For most people, the mention of the word Anime leads to thoughts of tentacles, and women with strangely coloured hair wearing very little. I’m not saying that this isn’t true, but like any other stereotype it’s an exaggeration rather than an inescapable truth.
Over the last couple of years, I’ve been exploring the world of Anime, and to me, it is simply another form of storytelling. Like any other form, there are plenty which are NSFW, but there are more which are compelling. You aren’t limited by special effects or their budgets in the world of animation and, like in a book you are only limited by your imagination.
So, as a public service here are five anime that I would recommend for newbies. These are all, at the time of writing, available on Netflix.
Fullmetal Alchemist: Brotherhood
In a world where alchemy is the main science, two young protégés attempt to bring their mother back from the dead. The cost of their failure is that one loses an arm and leg, whilst his younger brother’s soul is transferred to a suit of armour. The series deals with their attempts at finding a Philosopher’s Stone which may help them get back their bodies. Meanwhile, their country, Armestris, is journeying down a very dark path.
At sixty four episodes this is the longest entry on the list. I’m not going to be able to say how epic this series is in one paragraph but, let me say this. During the first few episodes I thought that this was going to be a fun little romp and then I suddenly found myself being drawn into something far more serious. It delivers in so many ways, and it isn’t just about the Elric brothers, but the supporting cast who you really start pulling for.
The original adaptation simply called Fullmetal Alchemist is also currently available on Netflix. This quickly diverges from the manga, and while it is still quite good, Brotherhood is the more complete story.
Okabe Rintarou is a self-proclaimed mad scientist who has a Future Gadget Laboratory with his friends Daru and Mayuri. He finds a way of sending messages back into the past and, starts to experiment with it. He soon begins to realise that even small changes can have massive consequences and when a rival organisation comes for his machine Okabe has to find a way of preventing a friend’s death.
Unlike the other entries on this list, this is based on a video game rather than a manga, and it is also the only series on this list for which there isn’t an English dub. It is a really strong time travel story, where it clearly defines the rules and keeps to them. It is really a story about an ordinary person trying to save the day while the universe wants something else.
This is the story of Spike Spiegel and the crew of the space ship Bebop. The are registered bounty hunters, or Cowboys, who chase criminals and bring them in for a reward. Due to some really bad luck, they always seem to be barely surviving, while each of the characters have to deal with something from their past. The major storyline revolves around why Spike became a Cowboy.
I’m going to have to break the rule about scantily clad young ladies, as Faye Valentine doesn’t have much of a wardrobe. The opening theme sets the tone of the series perfectly, as it really feels like you are watching a jazz jam on screen.
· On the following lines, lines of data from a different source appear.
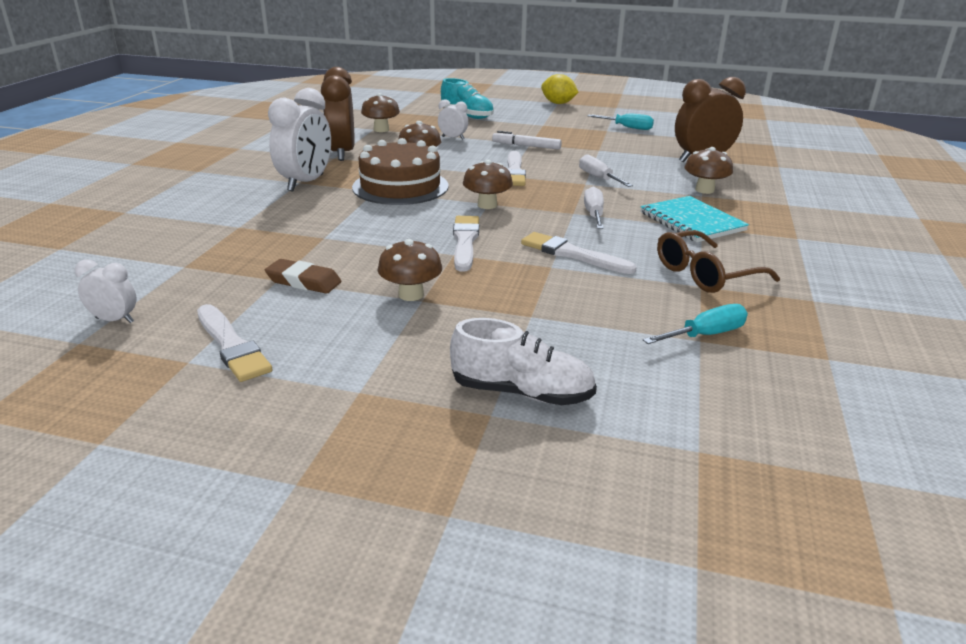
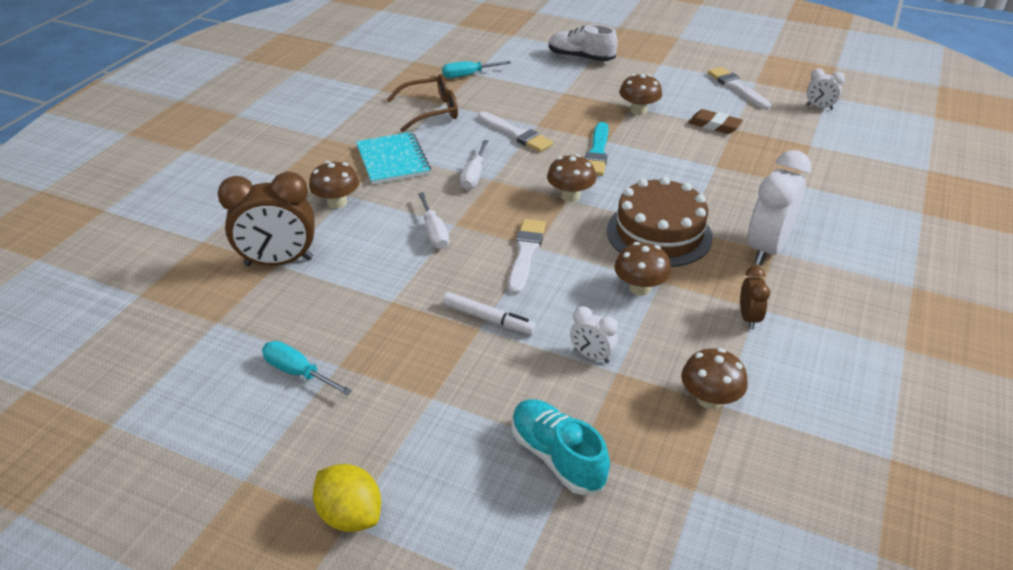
camera: 170 degrees left, 10 degrees up
(342, 153) = (748, 318): brown clock -> brown clock, size x0.50
(465, 241) = (597, 152): white brush -> turquoise brush

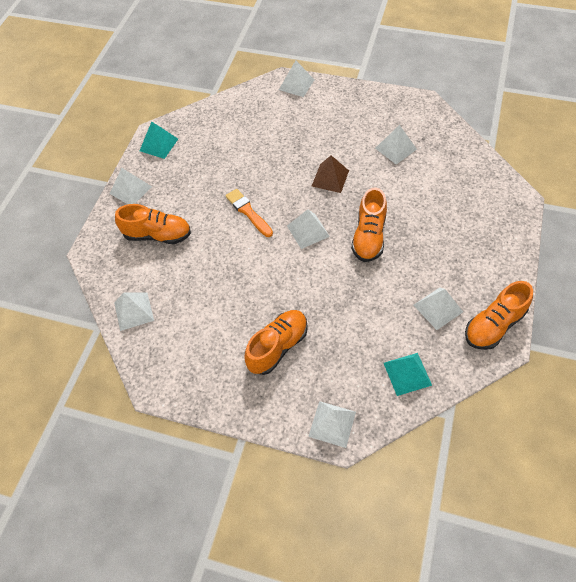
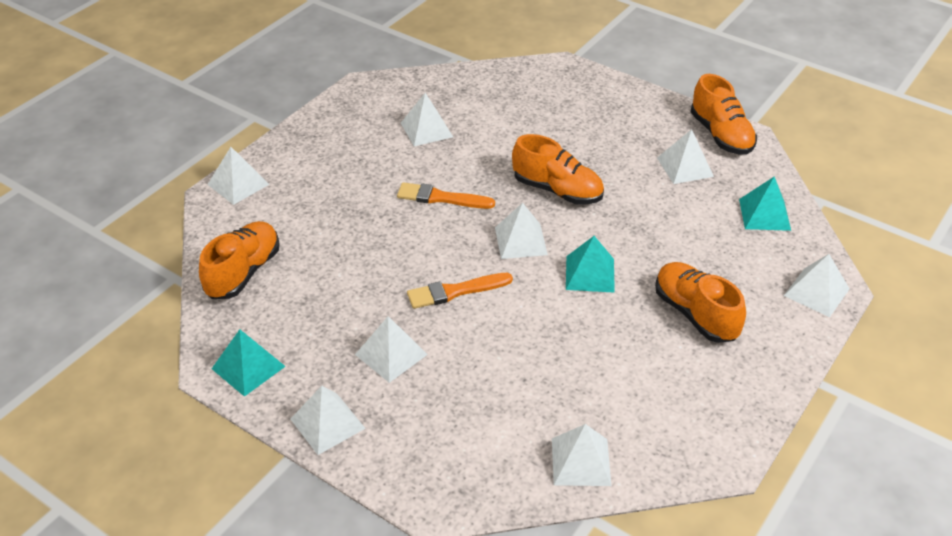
camera: 75 degrees left, 15 degrees down
(157, 235) = (444, 404): orange shoe -> orange shoe (243, 272)
(187, 199) = (391, 354): none -> white pyramid
(292, 276) = (590, 274): none -> turquoise pyramid
(330, 178) = (441, 198): brown pyramid -> orange brush

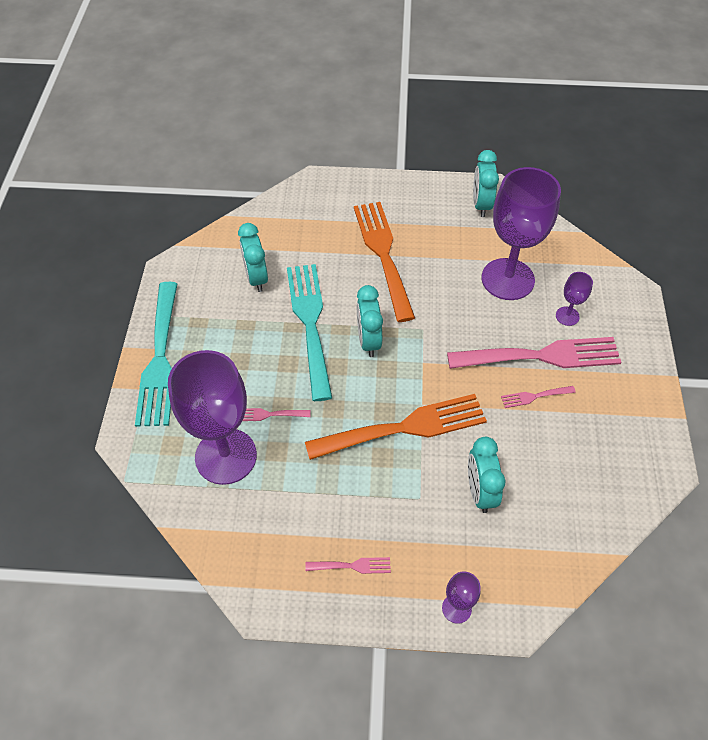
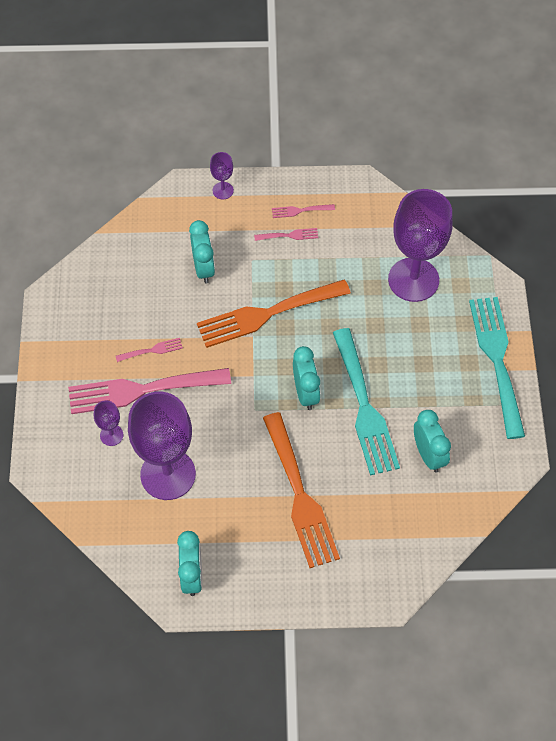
camera: 175 degrees right, 5 degrees up
(268, 414) = (385, 316): pink fork -> pink fork (289, 235)

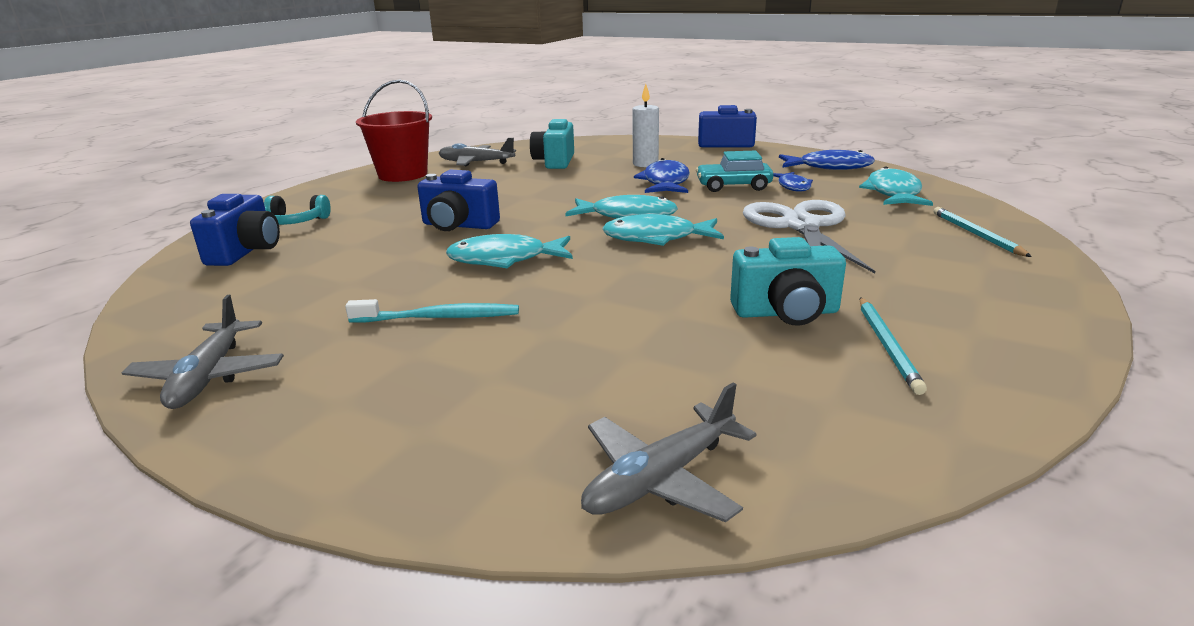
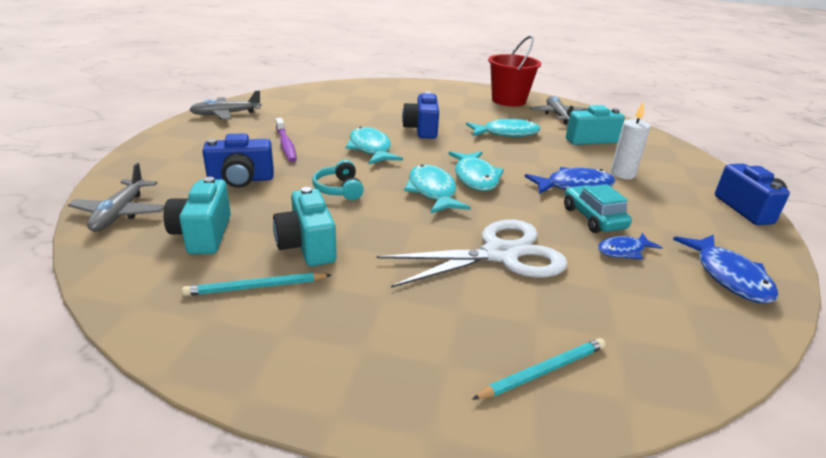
camera: 70 degrees right, 5 degrees up
(246, 251) = (358, 92): blue camera -> blue camera (241, 180)
(295, 222) = (405, 93): turquoise headphones -> turquoise headphones (339, 189)
(439, 318) = (286, 145): turquoise toothbrush -> purple toothbrush
(661, 479) = (120, 213): grey plane -> grey plane turned 120 degrees counterclockwise
(751, 386) = (203, 234): none -> turquoise camera
(893, 193) = (660, 319): turquoise fish -> turquoise fish (506, 133)

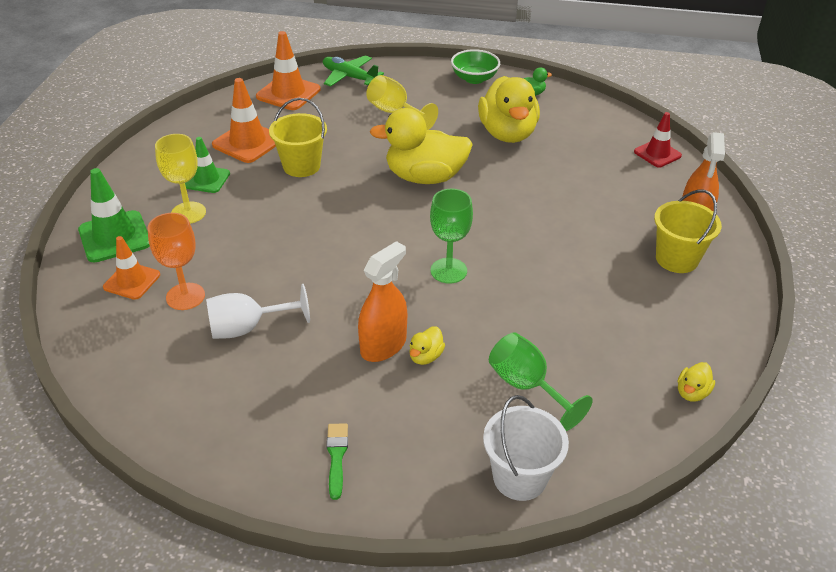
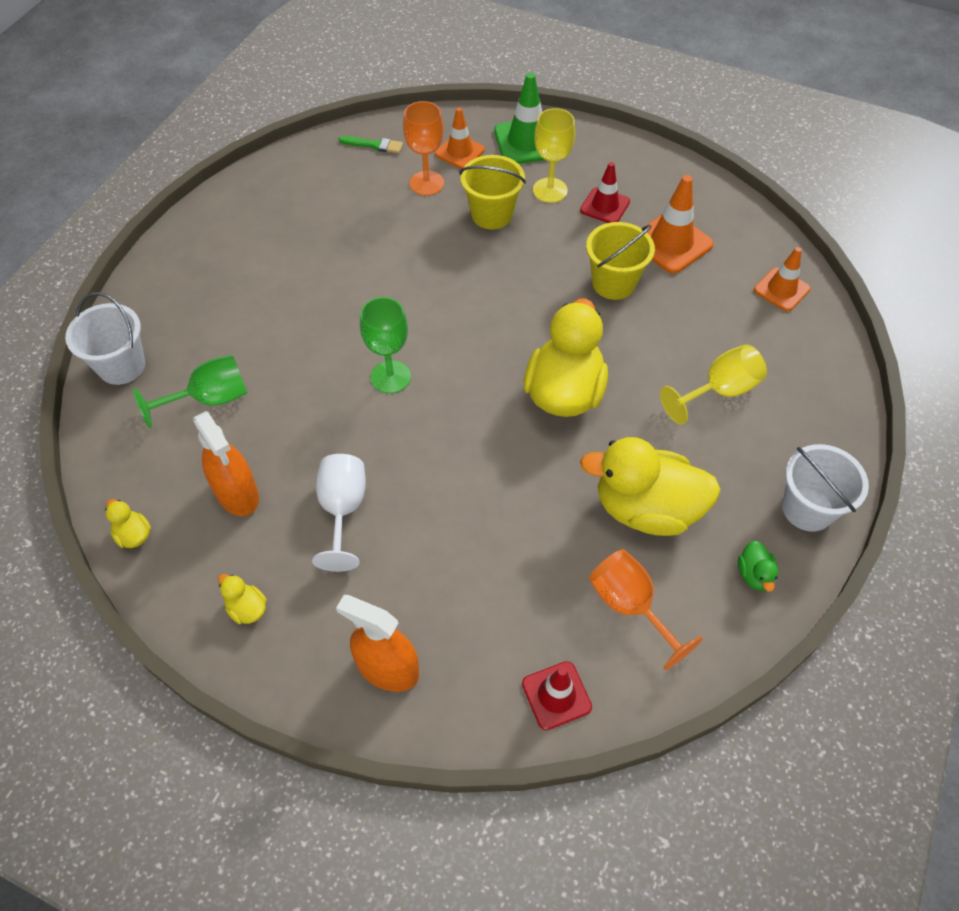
camera: 105 degrees right, 15 degrees up
(206, 179) = (605, 206): green traffic cone -> red traffic cone
(247, 328) = (370, 219): white goblet -> white goblet (343, 510)
(288, 93) = (781, 289): orange traffic cone -> orange traffic cone, size x0.66
(336, 457) = (204, 257): green brush -> green brush (373, 145)
(349, 77) = (820, 358): green plane -> none
(383, 345) = (308, 305): orange spray bottle -> orange spray bottle (237, 493)
(425, 356) = (281, 333): yellow duck -> yellow duck (247, 608)
(474, 79) = (807, 509): green bowl -> white bucket
(581, 134) = (630, 606): none -> orange goblet
(676, 259) = (326, 613): yellow bucket -> yellow bucket (492, 214)

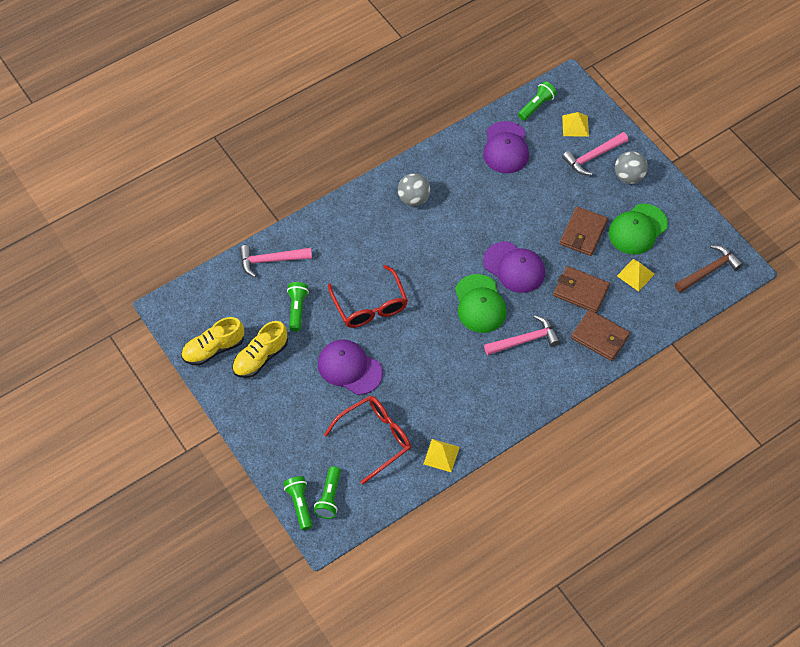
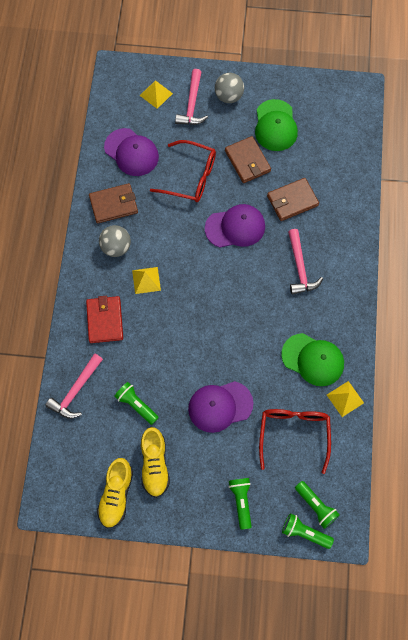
camera: 50 degrees left, 10 degrees up
(345, 237) = (105, 320): none -> red wallet
(370, 306) = (180, 350): red glasses -> red glasses (191, 177)
(480, 304) = (245, 274): green cap -> green cap (313, 359)
(525, 340) = (300, 268): pink hammer -> pink hammer turned 150 degrees clockwise
(536, 106) = (115, 104): green flashlight -> green flashlight (241, 501)
(600, 337) = (338, 218): brown wallet -> brown wallet (113, 205)
(635, 275) = (310, 156): yellow pyramid -> yellow pyramid (146, 280)
(709, 270) = (346, 110): brown hammer -> none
The episodes dealing with Spike’s backstory are all pretty amazing, especially his interactions with Vicious.
Trigun is the story of Vash the Stampede AKA The Humanoid Typhoon. Everywhere he goes, all that is left behind is a trail of destruction. He is chased around by Meryl Stryfe, and Milly Thompson, agents of the Bernardelli Insurance Company who attempt to mitigate the damaged caused. The problem is that all of the destruction is caused by bounty hunters who are trying to get the sixty billion double dollar bounty on Vash’s head.
Trigun is a bit silly, with Vash being inconspicuous in his full length red coat and golden sunglasses. Like Cowboy Bebop, it was originally shown in April 1998 (it is the elder show by two days) and it’s opening theme is also brilliant. Guitar Riff or Jazz, you decide! Ultimately, it examines the futility or otherwise of pacifism.
Attack on Titan
When I first came across Attack on Titan, I was confused thinking that it was about a colony on Saturn’s moon. Instead, the whole of humanity lives hidden behind three sets of walls. Outside these walls live Titans, large humanoids who eat humans, who have overrun the rest of the world. The story begins with the destruction of the outer walls and, delves into humanity’s fight for survival and the true nature of the Titans.
Unlike the other shows on this list, this is ongoing. The first season is currently available, with the second hopefully coming to Netflix this autumn. A third season, has just started in Japan. I really love the twists in this series, and I am certain that some of it is influenced by the Battlestar Galactica remake.